The average time taken to exploit vulnerabilities has significantly decreased over the past few years. From 63 days in 2018-2019, it dropped to 44 days in 2020-2021, then to 32 days in 2021-2022, and finally to just five days in 2023.
This dramatic reduction indicates a growing efficiency in exploiting vulnerabilities, potentially due to factors like improved tools, techniques, and intelligence sharing. Excluding outlier data points, including n-days and zero-days, slightly increases the average to 47 days.
Data analysis reveals a significant increase in zero-day exploitation in 2023 compared to previous years (2020-2022). The ratio of n-day to zero-day vulnerabilities exploited went from a steady 38:62 to 30:70, suggesting a rise in attackers’ focus on previously unknown vulnerabilities.
The n-day exploitation remains a threat, with over half (56%) of known vulnerabilities being exploited within the first month after a patch becomes available, which emphasizes the importance of rapid patching alongside vigilance for zero-day attacks.
Mandiant analyzed the time from public vulnerability disclosure to exploitation by founding vulnerabilities with a publicly available exploit before attackers started exploiting them, the exploit became public at a median of 7 days after disclosure, and attackers started using it at a median of 30 days after the exploit release.
For vulnerabilities that were exploited before a public exploit existed, attackers started attacks at a median of 15 days after disclosure, and a public exploit appeared at a median of 4 days after attackers began exploiting it.

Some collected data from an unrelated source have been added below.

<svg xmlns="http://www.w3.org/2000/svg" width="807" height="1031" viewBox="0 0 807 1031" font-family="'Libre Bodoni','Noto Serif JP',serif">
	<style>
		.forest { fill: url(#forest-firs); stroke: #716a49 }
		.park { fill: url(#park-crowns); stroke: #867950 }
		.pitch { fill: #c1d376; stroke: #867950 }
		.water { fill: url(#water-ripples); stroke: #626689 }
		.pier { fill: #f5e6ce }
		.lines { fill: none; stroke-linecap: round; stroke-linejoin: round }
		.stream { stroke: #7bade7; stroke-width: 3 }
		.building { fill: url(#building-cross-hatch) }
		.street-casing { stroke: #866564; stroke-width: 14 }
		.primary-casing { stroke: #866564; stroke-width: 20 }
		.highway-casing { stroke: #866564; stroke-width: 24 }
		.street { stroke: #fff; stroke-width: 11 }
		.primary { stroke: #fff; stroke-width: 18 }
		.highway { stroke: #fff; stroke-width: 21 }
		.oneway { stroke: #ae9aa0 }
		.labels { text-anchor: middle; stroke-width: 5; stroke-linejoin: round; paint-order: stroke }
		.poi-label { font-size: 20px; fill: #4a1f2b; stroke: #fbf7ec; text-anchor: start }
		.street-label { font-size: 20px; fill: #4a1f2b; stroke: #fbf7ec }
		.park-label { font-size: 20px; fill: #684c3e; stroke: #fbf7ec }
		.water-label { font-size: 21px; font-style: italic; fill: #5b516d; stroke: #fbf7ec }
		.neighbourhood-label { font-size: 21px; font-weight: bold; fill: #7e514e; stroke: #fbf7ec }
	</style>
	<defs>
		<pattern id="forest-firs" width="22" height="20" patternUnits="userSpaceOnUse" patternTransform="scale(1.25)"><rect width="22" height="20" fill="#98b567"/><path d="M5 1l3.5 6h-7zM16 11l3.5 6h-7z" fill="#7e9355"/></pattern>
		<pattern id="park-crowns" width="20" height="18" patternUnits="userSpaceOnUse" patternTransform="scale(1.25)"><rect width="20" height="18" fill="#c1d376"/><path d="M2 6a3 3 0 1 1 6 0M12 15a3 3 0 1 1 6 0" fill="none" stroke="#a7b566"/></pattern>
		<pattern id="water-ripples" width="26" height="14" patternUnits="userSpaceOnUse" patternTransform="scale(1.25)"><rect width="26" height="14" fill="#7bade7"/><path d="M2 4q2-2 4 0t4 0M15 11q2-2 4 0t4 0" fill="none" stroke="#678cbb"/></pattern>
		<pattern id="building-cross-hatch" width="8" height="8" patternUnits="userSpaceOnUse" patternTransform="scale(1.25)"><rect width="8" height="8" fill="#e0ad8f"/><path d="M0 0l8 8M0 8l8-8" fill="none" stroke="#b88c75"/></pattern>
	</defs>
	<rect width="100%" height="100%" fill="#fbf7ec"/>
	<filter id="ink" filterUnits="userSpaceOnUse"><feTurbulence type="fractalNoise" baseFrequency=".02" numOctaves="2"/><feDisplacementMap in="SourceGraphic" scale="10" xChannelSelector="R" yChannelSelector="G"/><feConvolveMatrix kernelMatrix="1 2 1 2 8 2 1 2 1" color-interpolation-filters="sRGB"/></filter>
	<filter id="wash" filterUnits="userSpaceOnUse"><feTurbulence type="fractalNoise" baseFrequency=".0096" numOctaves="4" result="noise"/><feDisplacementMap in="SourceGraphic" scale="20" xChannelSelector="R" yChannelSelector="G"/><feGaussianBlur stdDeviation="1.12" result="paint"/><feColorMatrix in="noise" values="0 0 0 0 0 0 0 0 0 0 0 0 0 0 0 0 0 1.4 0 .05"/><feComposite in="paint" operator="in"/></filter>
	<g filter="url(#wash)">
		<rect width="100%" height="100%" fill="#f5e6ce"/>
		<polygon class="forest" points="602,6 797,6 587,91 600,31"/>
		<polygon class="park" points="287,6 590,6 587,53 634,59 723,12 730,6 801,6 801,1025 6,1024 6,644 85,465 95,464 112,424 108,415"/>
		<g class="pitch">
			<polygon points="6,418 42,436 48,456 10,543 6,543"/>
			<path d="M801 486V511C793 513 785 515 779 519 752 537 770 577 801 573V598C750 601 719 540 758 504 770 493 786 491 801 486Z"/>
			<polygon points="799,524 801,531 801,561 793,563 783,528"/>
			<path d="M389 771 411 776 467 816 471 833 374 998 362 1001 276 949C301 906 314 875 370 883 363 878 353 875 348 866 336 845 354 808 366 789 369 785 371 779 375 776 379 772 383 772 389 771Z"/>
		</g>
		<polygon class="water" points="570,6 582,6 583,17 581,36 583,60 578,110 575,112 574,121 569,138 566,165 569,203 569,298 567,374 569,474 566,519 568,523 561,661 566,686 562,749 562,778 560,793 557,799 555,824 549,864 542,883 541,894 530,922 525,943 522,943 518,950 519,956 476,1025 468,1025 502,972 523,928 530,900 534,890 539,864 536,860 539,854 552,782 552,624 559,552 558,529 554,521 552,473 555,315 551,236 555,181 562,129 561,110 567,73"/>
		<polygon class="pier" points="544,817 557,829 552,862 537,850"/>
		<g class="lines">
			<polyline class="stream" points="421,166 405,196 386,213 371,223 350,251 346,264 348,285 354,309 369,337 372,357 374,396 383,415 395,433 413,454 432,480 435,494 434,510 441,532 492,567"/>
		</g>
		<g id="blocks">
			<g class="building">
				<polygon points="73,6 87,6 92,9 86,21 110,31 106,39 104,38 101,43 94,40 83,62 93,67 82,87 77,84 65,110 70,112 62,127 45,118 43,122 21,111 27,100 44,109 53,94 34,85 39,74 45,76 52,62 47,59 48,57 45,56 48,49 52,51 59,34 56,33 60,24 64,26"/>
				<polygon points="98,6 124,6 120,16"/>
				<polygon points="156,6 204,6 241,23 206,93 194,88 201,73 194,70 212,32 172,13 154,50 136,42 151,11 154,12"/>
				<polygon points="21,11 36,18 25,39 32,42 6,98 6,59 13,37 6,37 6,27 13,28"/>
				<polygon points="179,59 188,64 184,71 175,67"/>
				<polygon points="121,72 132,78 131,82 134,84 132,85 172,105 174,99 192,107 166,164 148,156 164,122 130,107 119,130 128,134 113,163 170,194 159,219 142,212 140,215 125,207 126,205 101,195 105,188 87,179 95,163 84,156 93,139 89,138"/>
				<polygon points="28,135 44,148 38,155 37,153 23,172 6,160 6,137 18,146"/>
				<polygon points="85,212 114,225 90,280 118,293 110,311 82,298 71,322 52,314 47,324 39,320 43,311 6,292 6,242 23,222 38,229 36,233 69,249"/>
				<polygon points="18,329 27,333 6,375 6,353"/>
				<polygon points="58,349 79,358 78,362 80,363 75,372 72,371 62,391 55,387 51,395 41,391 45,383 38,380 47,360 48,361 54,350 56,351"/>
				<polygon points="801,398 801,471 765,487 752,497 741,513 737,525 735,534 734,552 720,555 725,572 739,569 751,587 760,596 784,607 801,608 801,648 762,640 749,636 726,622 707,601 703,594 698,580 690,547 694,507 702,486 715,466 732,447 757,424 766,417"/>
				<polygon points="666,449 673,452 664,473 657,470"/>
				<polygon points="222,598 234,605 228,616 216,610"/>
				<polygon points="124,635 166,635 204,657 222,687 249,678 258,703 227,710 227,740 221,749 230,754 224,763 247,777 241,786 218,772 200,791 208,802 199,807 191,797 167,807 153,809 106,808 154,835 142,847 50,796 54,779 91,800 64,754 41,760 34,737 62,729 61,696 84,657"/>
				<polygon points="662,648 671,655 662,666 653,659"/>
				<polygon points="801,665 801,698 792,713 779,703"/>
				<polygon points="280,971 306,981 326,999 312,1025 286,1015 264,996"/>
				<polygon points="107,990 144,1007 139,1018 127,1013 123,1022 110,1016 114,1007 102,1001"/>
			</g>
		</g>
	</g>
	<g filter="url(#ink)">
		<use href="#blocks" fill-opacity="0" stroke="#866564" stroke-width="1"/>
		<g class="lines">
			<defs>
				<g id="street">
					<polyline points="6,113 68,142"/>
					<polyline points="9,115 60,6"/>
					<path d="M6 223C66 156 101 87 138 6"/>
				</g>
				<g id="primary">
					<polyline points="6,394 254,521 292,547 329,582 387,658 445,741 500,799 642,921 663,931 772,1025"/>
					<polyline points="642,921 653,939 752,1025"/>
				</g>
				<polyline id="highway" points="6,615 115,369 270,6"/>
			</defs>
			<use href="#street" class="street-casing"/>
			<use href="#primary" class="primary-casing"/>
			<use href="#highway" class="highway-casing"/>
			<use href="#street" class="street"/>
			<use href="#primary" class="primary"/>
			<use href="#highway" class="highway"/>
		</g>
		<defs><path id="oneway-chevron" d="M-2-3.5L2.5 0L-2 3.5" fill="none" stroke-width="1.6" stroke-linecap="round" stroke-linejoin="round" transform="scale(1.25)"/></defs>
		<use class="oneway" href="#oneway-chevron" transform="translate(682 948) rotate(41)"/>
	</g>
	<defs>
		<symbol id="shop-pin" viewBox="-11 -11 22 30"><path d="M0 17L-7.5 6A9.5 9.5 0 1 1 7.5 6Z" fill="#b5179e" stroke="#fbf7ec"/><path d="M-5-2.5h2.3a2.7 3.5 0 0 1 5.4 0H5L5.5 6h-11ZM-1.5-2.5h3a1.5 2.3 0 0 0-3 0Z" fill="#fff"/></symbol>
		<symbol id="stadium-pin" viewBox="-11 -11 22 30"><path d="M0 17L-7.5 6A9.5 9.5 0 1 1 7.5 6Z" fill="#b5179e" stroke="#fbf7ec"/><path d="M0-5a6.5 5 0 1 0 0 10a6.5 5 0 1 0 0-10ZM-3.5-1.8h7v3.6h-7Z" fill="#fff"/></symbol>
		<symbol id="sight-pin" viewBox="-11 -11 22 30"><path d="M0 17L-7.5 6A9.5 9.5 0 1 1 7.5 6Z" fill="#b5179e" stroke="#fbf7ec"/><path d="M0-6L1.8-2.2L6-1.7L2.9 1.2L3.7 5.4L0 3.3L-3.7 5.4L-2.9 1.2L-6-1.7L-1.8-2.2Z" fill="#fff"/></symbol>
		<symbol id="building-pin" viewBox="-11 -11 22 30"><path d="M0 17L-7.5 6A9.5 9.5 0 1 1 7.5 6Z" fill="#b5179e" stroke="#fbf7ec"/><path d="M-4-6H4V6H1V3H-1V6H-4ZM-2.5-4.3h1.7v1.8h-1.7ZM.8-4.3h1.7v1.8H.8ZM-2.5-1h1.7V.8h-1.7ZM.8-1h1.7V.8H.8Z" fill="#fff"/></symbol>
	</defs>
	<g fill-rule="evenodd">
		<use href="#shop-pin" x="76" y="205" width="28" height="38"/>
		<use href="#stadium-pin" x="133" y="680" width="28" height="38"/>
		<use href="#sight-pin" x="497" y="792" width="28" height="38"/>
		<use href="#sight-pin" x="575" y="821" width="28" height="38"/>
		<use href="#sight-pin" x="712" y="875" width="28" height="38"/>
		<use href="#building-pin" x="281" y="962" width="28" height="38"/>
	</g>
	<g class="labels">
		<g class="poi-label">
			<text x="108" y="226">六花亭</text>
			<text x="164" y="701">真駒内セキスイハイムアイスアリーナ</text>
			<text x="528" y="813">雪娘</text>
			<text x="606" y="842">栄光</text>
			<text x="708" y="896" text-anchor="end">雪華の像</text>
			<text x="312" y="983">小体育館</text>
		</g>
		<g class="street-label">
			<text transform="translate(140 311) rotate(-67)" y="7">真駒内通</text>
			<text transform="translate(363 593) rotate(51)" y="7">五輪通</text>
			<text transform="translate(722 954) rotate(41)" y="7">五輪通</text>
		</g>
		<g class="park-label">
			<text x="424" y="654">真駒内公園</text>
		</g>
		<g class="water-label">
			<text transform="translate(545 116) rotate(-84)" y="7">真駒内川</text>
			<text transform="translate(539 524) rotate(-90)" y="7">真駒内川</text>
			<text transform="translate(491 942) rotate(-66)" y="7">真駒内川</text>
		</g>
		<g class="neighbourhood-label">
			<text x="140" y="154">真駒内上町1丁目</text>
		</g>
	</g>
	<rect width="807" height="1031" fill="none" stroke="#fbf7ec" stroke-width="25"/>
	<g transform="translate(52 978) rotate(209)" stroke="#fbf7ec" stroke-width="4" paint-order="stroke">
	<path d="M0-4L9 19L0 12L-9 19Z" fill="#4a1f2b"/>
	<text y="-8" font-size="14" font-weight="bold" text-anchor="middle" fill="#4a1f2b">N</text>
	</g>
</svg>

Two vulnerabilities, CVE-2023-28121 (WooCommerce Payments) and CVE-2023-27997 (FortiOS SSL VPN), highlight the impact of exploit availability on attack timelines. CVE-2023-28121 saw no exploitation for months despite disclosure, but large-scale attacks began shortly after a mass-exploit tool became public.
Conversely, CVE-2023-27997 received immediate attention and exploits, but exploitation only occurred months later in targeted attacks, suggesting attackers may prioritize readily weaponizable vulnerabilities.
Both the vulnerabilities (CVE-2023-27997 and CVE-2023-28121) and identify factors affecting exploitability, where CVE-2023-28121 is easier to exploit due to its simpler mechanism (one HTTP header), while CVE-2023-27997 requires complex exploitation bypassing system protections (DEP, ASLR).
Additionally, the targeted systems for CVE-2023-27997 (FortiOS) are often high-privilege and more valuable to attackers compared to the web servers hosting the WooCommerce plugin (CVE-2023-28121), which are typically located in low-privilege network segments.